Les fétiches du Dahomey (2017)
L’EXPOSITION
Il se passe peu de mois sans l’arrivée de nouveaux objets Vodou au musée. Le couple Arbogast, les collectionneurs, souhaitent dès cet été, sortir plusieurs pièces exceptionnelles afin de les faire découvrir aux visiteurs, notamment durant cette période estivale de grande affluence.
L’exposition temporaire « Les fétiches du Dahomey » sera donc installée au rez-de-chaussée du château d’eau ainsi qu’au dernier étage pour quelques mois.
LE MOT DU COLLECTIONNEUR
En tant que collectionneurs et en particulier pour cette exposition temporaire, nous souhaitons avant tout mettre en avant la valeur artistique de ces objets de culte.
Jacques KERCHACHE, promoteur du Musée Branly, estimait que c’est lorsque ces objets se séparent de leur dimension rituelle et religieuse qu’ils deviennent des chefs d’œuvre. Il avait milité pour que les arts premiers soient reconnus au même titre que les autres arts.
Son manifeste de 1990 « pour que les chefs d’œuvres du monde entier naissent libres et égaux » exprime bien l’approche que nous avons de ces objets.
Marc Arbogast
Les catégories d'objets présentés lors de cette exposition
Les bocio sont des fétiches de vie, dénommés aussi fétiches en sommeil.
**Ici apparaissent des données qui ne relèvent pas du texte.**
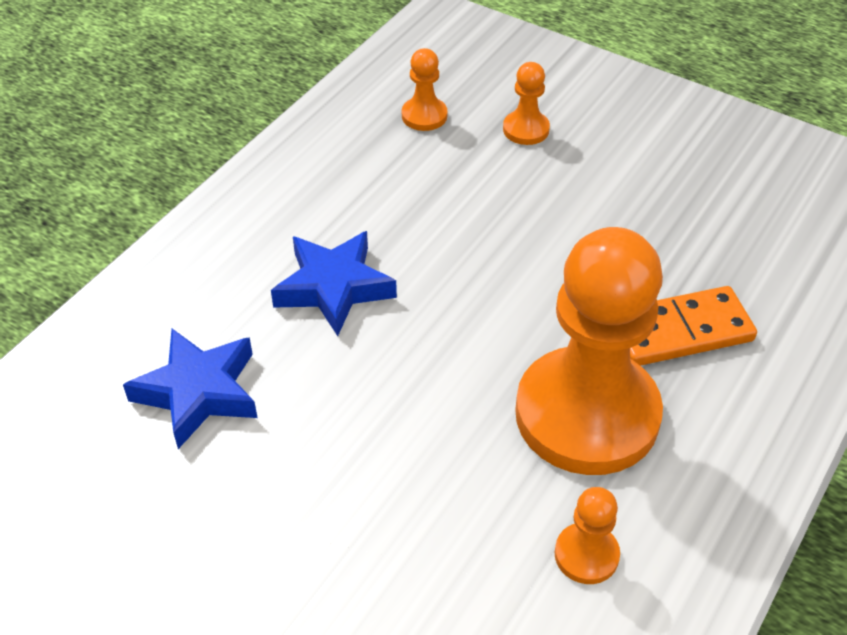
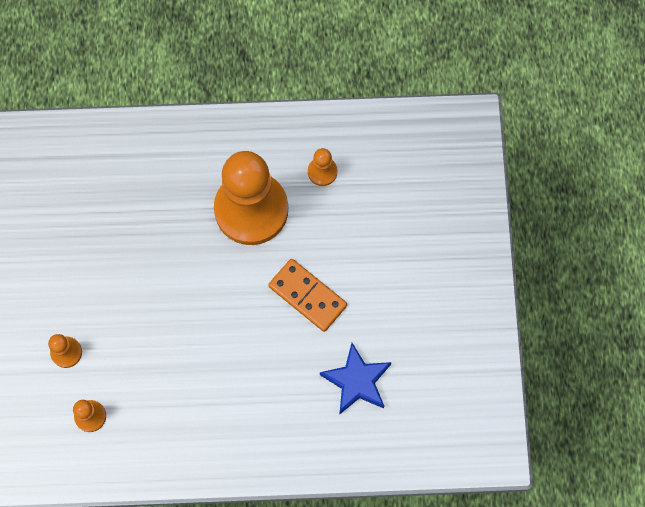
camera: 125 degrees left, 25 degrees up
(334, 288) = (253, 368): blue star -> none
(680, 330) = (173, 196): orange domino -> orange domino (307, 296)

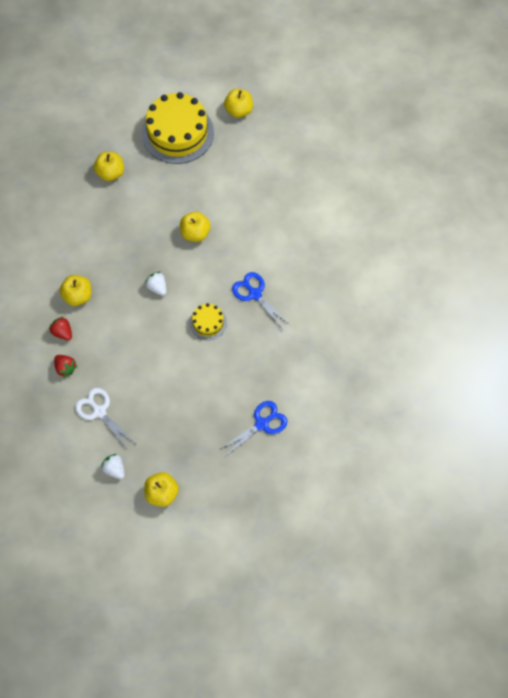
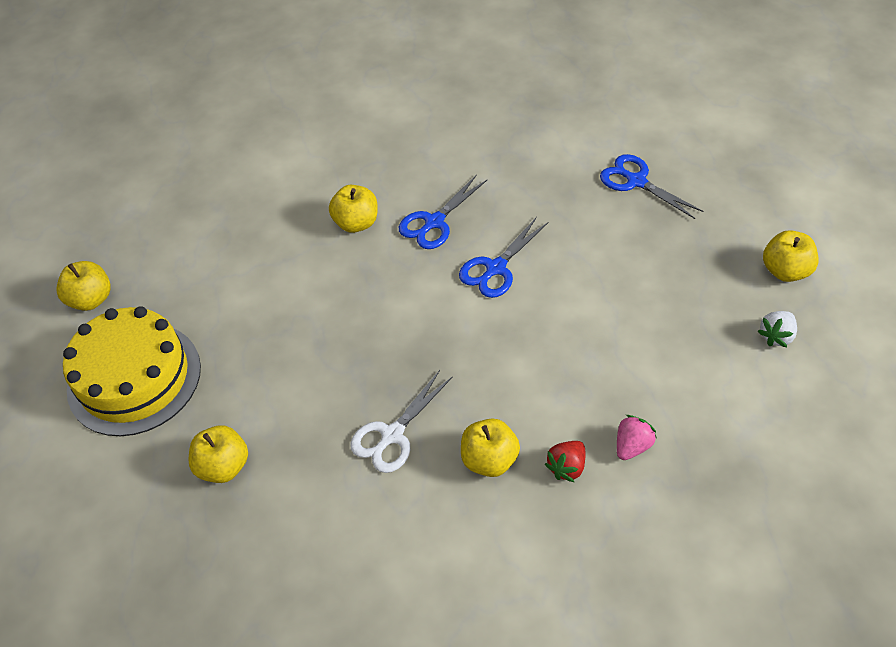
camera: 95 degrees left, 15 degrees down
(66, 368) = (632, 446): red strawberry -> pink strawberry
(99, 411) = (691, 378): white scissors -> white scissors (392, 435)
(157, 287) = (448, 345): white strawberry -> none
(195, 233) = (338, 314): yellow apple -> yellow apple (356, 223)
(208, 322) = (495, 268): yellow cake -> blue scissors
Objets de cultes, symboles et forces de vie, ils fascinent et impressionnent. Plantées dans le sol pour détourner le malheur ou la maladie, ces statues élancées sont placées à l’extérieur des maisons, d’un quartier, d’un village et jouent un rôle de sentinelle, protègent la communauté, un lignage, une société secrète, une famille ou un individu. La majorité de ces bocio est originaire de la région d’Abomey.
Il n’en reste pratiquement plus au Bénin, car ils ont en grande partie été emportés par des marchands d’arts africains. Ils sont aujourd’hui remplacés par de petits piquets de bois. Ces sculptures, souvent minimalistes, d’aspect très contemporain, sont en général délavées et érodées par les éléments car exposés au temps.
Certains qui se trouvaient à l’intérieur des couvents peuvent encore être chargés de croutes sacrificielles (sang, farine de maïs, huile de palme, etc…)
Il faudra pour ces fétiches apprécier la valeur artistique, souvent figurative, tout en y découvrant la créativité et l’imaginaire fécond du féticheur.
Être féticheur est un métier, différent de celui de sorcier. Il nécessite une connaissance des matériaux magiques mais également des talents de sculpteur et d’artiste.
Les visiteurs pourront découvrir plusieurs barques, crocodiles et autres animaux aquatiques sculptés dans le bois où s’incorporent cordons, cordelettes, calebasses, cloches métalliques et matières sacrificielles. Ces divinités de la région lacustre du Sud-Ouest du Bénin dénotent du lien fort tissé entre les populations et leur environnement. Les fétiches aquatiques proviennent de la région du lac Ahémé (on pouvait en trouver jusque vers Aklakou) et les barques mortuaires de la région de Grand Popo.
Ces costumes sont portés par les maîtres initiés du culte Oro en tête des cortèges des Egungun (grand masques) lors de certaines sorties de la forêt sacrée. Ils sont chargés de capter les forces maléfiques, pour protéger l’ensemble des initiés lors des cérémonies.
Les personnes qui n’obéissent pas à leurs ordres sont condamnées à mort.
Ces tenues Egungun des Oro sont extrêmement rares. Nous n’en connaissons pas d’autres que ceux collectées ici. Les Oro ne sortent que la nuit et sont très puissants.
Ces objets sont chargés de nombreux éléments, chacun représentant un lien avec le monde de l’invisible.
Les fétiches présentés sont sans exception, des fétiches provenant d’autels de bokono. Ceux-ci aussi ont été créés en y ajoutant de nombreuses pièces, chacune ayant un sens particulier. Des nœuds, calebasses, cauris, etc.. s’ajoutent à la force des fétiches.
Ils sont tous chargés de croutes sacrificielles restées sur le fétiche, car abrités dans les autels.
On perd ainsi une partie de la beauté de la sculpture d’origine, mais on y gagne tout le volet « magique ».